Catfishing season was just over in California, and first trout season derby was last Saturday 10-22-05. I caught a lot of catfish with just mealworms and marshmallow, but my technique has a little extra. I sprinkle my marshmallow with garlic powder, not garlic salt before I put it on my hook. I thread the first mealworm on the hook and then the marshmallow, and another mealworm after that to lock it in. Buy a Procure anchovy oil to dip it in, or put an Anchovy butter made by Procure as well. Buy a Smelly Jelly and wipe some on your leader, weight, and swivel to cover more water space. Reel it in a few feet every 15 - 20 minute to cover more water. Touch legering is also effective when the catfish is in front of you.

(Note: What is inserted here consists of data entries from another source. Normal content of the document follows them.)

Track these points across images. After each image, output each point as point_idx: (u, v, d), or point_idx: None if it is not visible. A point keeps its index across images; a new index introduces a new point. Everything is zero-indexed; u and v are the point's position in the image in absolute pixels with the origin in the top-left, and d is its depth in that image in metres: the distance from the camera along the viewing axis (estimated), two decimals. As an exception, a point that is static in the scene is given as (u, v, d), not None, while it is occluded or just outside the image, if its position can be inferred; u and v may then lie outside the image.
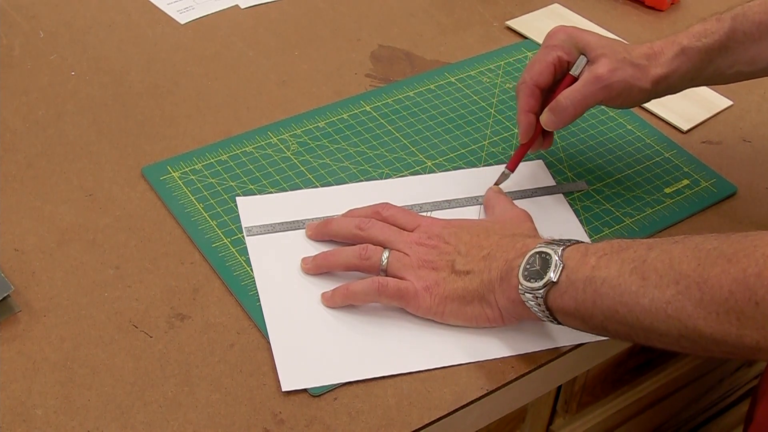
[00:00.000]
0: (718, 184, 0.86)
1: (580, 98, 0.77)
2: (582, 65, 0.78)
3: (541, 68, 0.78)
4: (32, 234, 0.76)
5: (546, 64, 0.78)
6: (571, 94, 0.77)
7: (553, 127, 0.78)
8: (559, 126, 0.78)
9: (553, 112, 0.77)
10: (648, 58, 0.78)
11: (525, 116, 0.79)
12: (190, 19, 1.03)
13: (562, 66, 0.79)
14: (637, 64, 0.77)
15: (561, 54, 0.78)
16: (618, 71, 0.76)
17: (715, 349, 0.57)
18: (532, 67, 0.78)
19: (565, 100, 0.77)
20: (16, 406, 0.63)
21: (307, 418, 0.64)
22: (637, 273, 0.59)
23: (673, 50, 0.78)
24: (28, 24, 1.00)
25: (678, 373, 0.96)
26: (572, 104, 0.77)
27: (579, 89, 0.77)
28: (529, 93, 0.78)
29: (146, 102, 0.91)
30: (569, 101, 0.77)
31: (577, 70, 0.78)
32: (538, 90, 0.79)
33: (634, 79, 0.77)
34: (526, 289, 0.64)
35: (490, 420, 0.70)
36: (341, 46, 1.01)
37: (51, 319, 0.69)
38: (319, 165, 0.84)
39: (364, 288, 0.70)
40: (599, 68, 0.76)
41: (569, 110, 0.77)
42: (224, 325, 0.70)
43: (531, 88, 0.78)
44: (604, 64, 0.76)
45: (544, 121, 0.78)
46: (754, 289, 0.54)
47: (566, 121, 0.78)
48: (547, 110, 0.78)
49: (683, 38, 0.78)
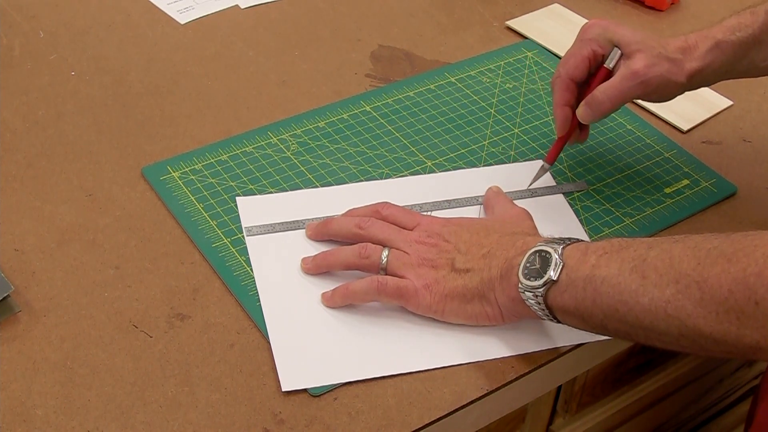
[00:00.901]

This technique is when you hold the rod with you right hand and hold the line on the other. Keep a little slack to prevent resistance upon taking, and set the hook goes straight and tight. This is a much cleaner and more effective approach than chicken liver. . Fishrig


----------



## grayfish (Jul 31, 2005)

but getting the panty hose off the gal is the fun part.


----------



## tinman (Apr 13, 2005)

The Kings of catfishing down at lake Conroe all use cut up beef hearts. Stays on the hook forever and they seem to love it. Although I tried it at Texoma, and they wouldn't touch it. Texoma cats want shad


----------



## ComeFrom? (May 21, 2004)

waterspout said:


> It's the second best bait there is next to fresh shad. Good Luck!


Shads prolly good, but I will always use chicken liver over beef liver any day. CF?


----------



## Hawkeye (May 21, 2004)

If you want to catch large catfish, leave the livers and stink baits at home and fish with FREASH cut SHAD.... there is no better bait.


----------